I'm trying to understand the derivation of the iterative closest point algorithm based on this paper. The expansion of (24.14) to (24.15) is giving me trouble.
I'm wondering how we go from
$$\sum_{i = 1}^n ||Ra_i' - b_i'||^2$$
to
$$\sum_{i = 1}^n||a_i'||^2 - 2tr(R\sum_{i = 1}^na_i'b_i'^T) + \sum_{i = 1}^n||b_i'||^2$$
For context: $a_i'$ and $b_i'$ are $n \times 1$ vectors and $R$ is an $n \times n$ rotation matrix.
I managed to get this far:
\begin{align} \sum_{i = 1}^n ||Ra_i' - b_i'||^2 \\ &= \sum_{i = 1}^n (Ra_i' - b_i')^T(Ra_i' - b_i') \\ &= \sum_{i = 1}^n(a'^T_iR^T - b_i'^T)(Ra_i' - b_i') \\ &= \sum_{i = 1}^na'^TR^TRa'_i - a_i'^TR^Tb_i' - b_i'^TRa_i' + b_i'^Tb'i\\ &= \sum_{i = 1}^n||a_i||^2 - \sum_{i = 1}^n[a_i'^TR^Tb_i' + b_i'^TRa_i'] + \sum_{i = 1}^n||b_i||^2 \end{align}
but then I'm not sure how to factor in the trace.
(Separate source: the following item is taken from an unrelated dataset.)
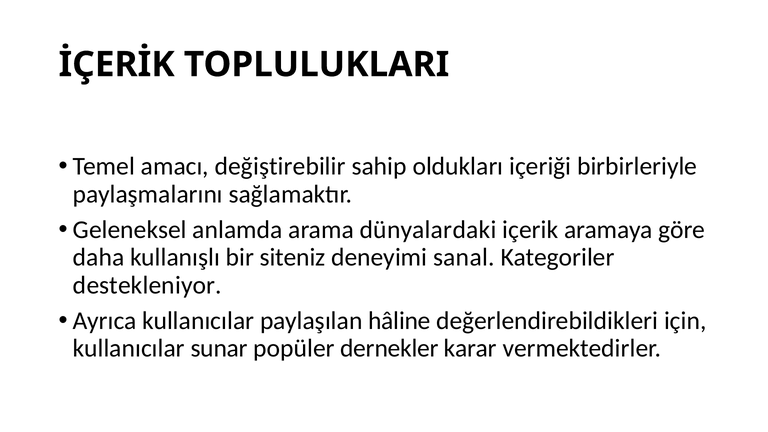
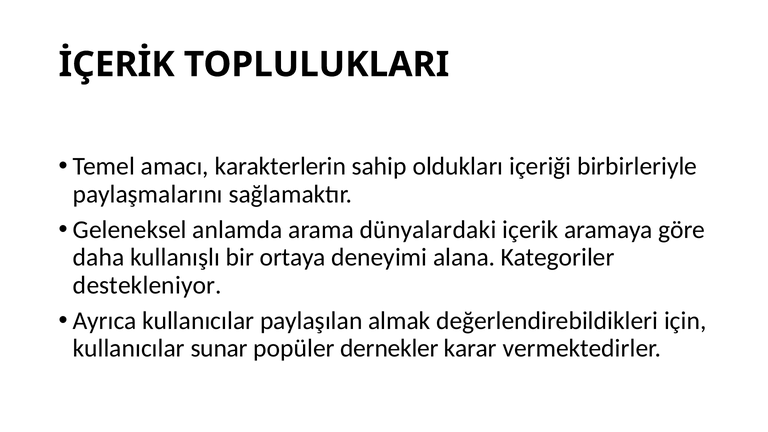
değiştirebilir: değiştirebilir -> karakterlerin
siteniz: siteniz -> ortaya
sanal: sanal -> alana
hâline: hâline -> almak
I assume we're using the fact that $tr(A^TB) = tr(B^TA)$ and it's written as $tr(AB^T)$ in the equation I've referenced, which is also equivalent [I'm taking $A = Ra_i'$ and $B = b_i'$].
The trace is cyclic so $\mathrm{tr}(ABC)=\mathrm{tr}(BCA)=\mathrm{tr}(CAB)$, for any matrix $A$, $B$, and $C$ (as long as dimensions are compatible).
https://en.wikipedia.org/wiki/Trace_(linear_algebra)#Cyclic_property
In your situation, when you develop the norm, you get the factor $(b'_i)^T Ra'_i$, which we can rewrite as a trace: $\mathrm{tr}((b'_i)^T Ra'_i)=\mathrm{tr}(R a'_i (b'_i)^T)$
EDIT: The terms ${a'_i}^TR^Tb'_i$ and ${b'_i}^TRa'_i$ are actually the same as they are $1\times1$ matrices. Taking the transpose doesn't change the value. Taking the trace also doesn't change their value. Once we have taken the trace, we can do a cyclic permutation and find the result.